Un Casanova plus séduisant que séducteur

«Rien de tout ce qui existe n'a jamais exercé sur moi un si fort pouvoir qu'une belle figure de femme.» Cette citation tirée des Mémoires de Casanova résume bien l'idée qu'on se fait de ce personnage connu pour son côté aventurier et ses nombreuses conquêtes féminines.

 

Giacomo Casanova (1725-1798), né à Venise de parents comédiens, n'était ni noble, ni beau, ni riche. Il a même été abbé tout en étant franc-maçon et a connu les geôles de la ville. Il était aussi joueur impénitent, avocat, escroc à ses heures, violoniste, diplomate ou agent secret et habile écrivain. Comment a-t-il gagné sa notoriété et en est-il venu à incarner le symbole de la séduction?

C'est ce que le philosophe Maxime Rovere tentera d'éclaircir dans une conférence consacrée à Casanova aux Belles Soirées de l'Université de Montréal. Auteur d'une biographie récente sur ce célèbre auteur (Casanova, parue chez Gallimard en 2011), les propos du conférencier renversent les idées reçues et réhabilite le personnage.

Un philosophe

«Pour aborder Casanova, il faut se garder d'appliquer à son histoire les catégories issues des deux siècles qui nous séparent de lui», peut-on lire au dos de la biographie que l'auteur a voulu différente de innombrables tableaux de séducteur. Maxime Rovere voit d'abord en Casanova un philosophe qui pratique ce que Spinoza a théorisé, c'est-à-dire la recherche du bonheur et de la liberté. C'est d'ailleurs en travaillant à la traduction de Spinoza, cité dans le principal ouvrage de Casanova, que M. Rovere a décelé des ressemblances entre les deux.

«Casanova est un homme qui a beaucoup lu, qui sait réfléchir, mais sa réflexion ne s'élabore pas comme une articulation entre des concepts; elle se fabrique au cœur des souvenirs lorsqu'il se penche sur sa vie. C'est une autre manière de réfléchir, une nouvelle façon de philosopher», confie-t-il à Forum.

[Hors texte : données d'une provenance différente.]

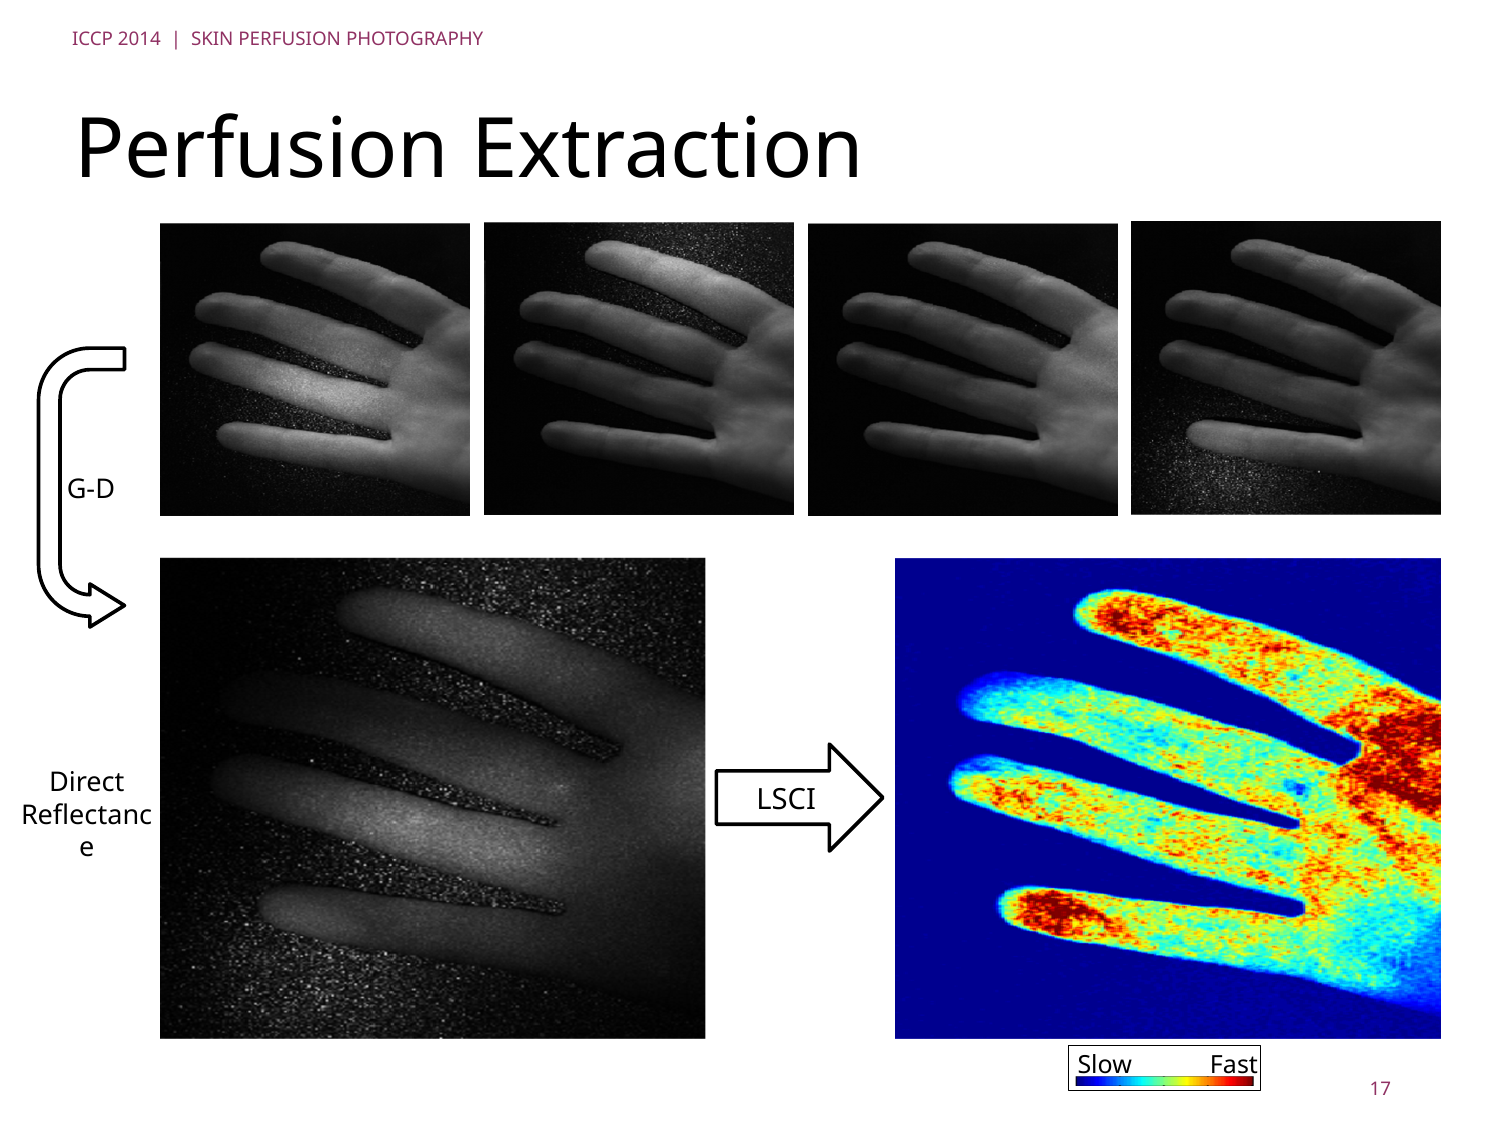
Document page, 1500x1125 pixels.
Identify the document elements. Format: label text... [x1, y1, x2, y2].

picture [483, 222, 795, 516]
footer Iccp 2014 | skin perfusion photography [57, 8, 857, 69]
text_box G-D [52, 463, 133, 511]
text_box [36, 346, 127, 629]
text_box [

L'image du Casanova séducteur qui multiplie les conquêtes semble surfaite et provenir de ses détracteurs au sein de l'aristocratie et du clergé. Dans Histoire de ma vie, qui demeure sa principale œuvre, il rapporte 122 aventures amoureuses, ce qui demeure en deçà de ce que tout aristocrate de l'époque pouvait revendiquer, sans parler des mœurs d'aujourd'hui...

«Casanova est devenu le héros des gens qu'il détestait: les mâles bourgeois avides de conquêtes amoureuses ont vu en lui un champion de la séduction, mais c'est absurde! déclare Maxime Rovere. L'originalité réelle de Casanova n'était pas dans le nombre de ses conquêtes, mais dans son affirmation et sa théorisation de l'égalité des hommes et des femmes sur le plan du désir.»

Casanova féministe

Selon le philosophe, le fait que Casanova a été un déclassé et un dominé dans la société aristocratique l'a rendu très sensible à l'oppression que vivaient les femmes de son époque. «Elles sont enfermées dans des couvents, cloitrées chez elles, surveillées ou vendues par leurs propres parents. Casanova adopte à leur endroit une position très différente de celle d'un mâle dominant. De ce point de vue, il est l'assassin de Don Juan, un aristocrate typique du 17e siècle qui détient tous les pouvoirs, se comporte comme un aigle impressionnant et dangereux, capable de séduire mais aussi d'abimer presque tout ce qu'il touche.»

Casanova précurseur du féminisme? Maxime Rovere n'hésiterait pas à l'affirmer. Selon l'analyse qu'il fait de son récit de vie, Casanova apparait davantage comme un perdant plutôt qu'un gagnant au jeu de la séduction. «Il n'est jamais si heureux que lorsqu'il traite avec une femme d'égal à égal et qu'elle démontre sans ambigüité qu'elle est libre d'agir. Le rapport amoureux est pour lui un levier qui permet de renverser le déséquilibre social entre les hommes et les femmes.»

C'est ce Casanova qui a proposé aux femmes un espace de reconnaissance de leur liberté qui intéresse le philosophe pour qui la célébrité est attribuable au plaisir que procure la lecture de son œuvre. «Il incarne l'une des formes les plus aimables de la séduction, ajoute-t-il. On le prend en compassion, il devient touchant et, une fois qu'on le fréquente, on devient son intime.»

Le Casanova de Maxime Rovere apparait ainsi plus séduisant que séducteur. Une conférence qui bouleversera sans doute l'image qu'on a du célèbre Vénitien.

Daniel Baril

Casanova: homme en devenir cherche femme libre, conférence de Maxime Rovere aux Belles Soirées le 22 octobre à 19 h 30.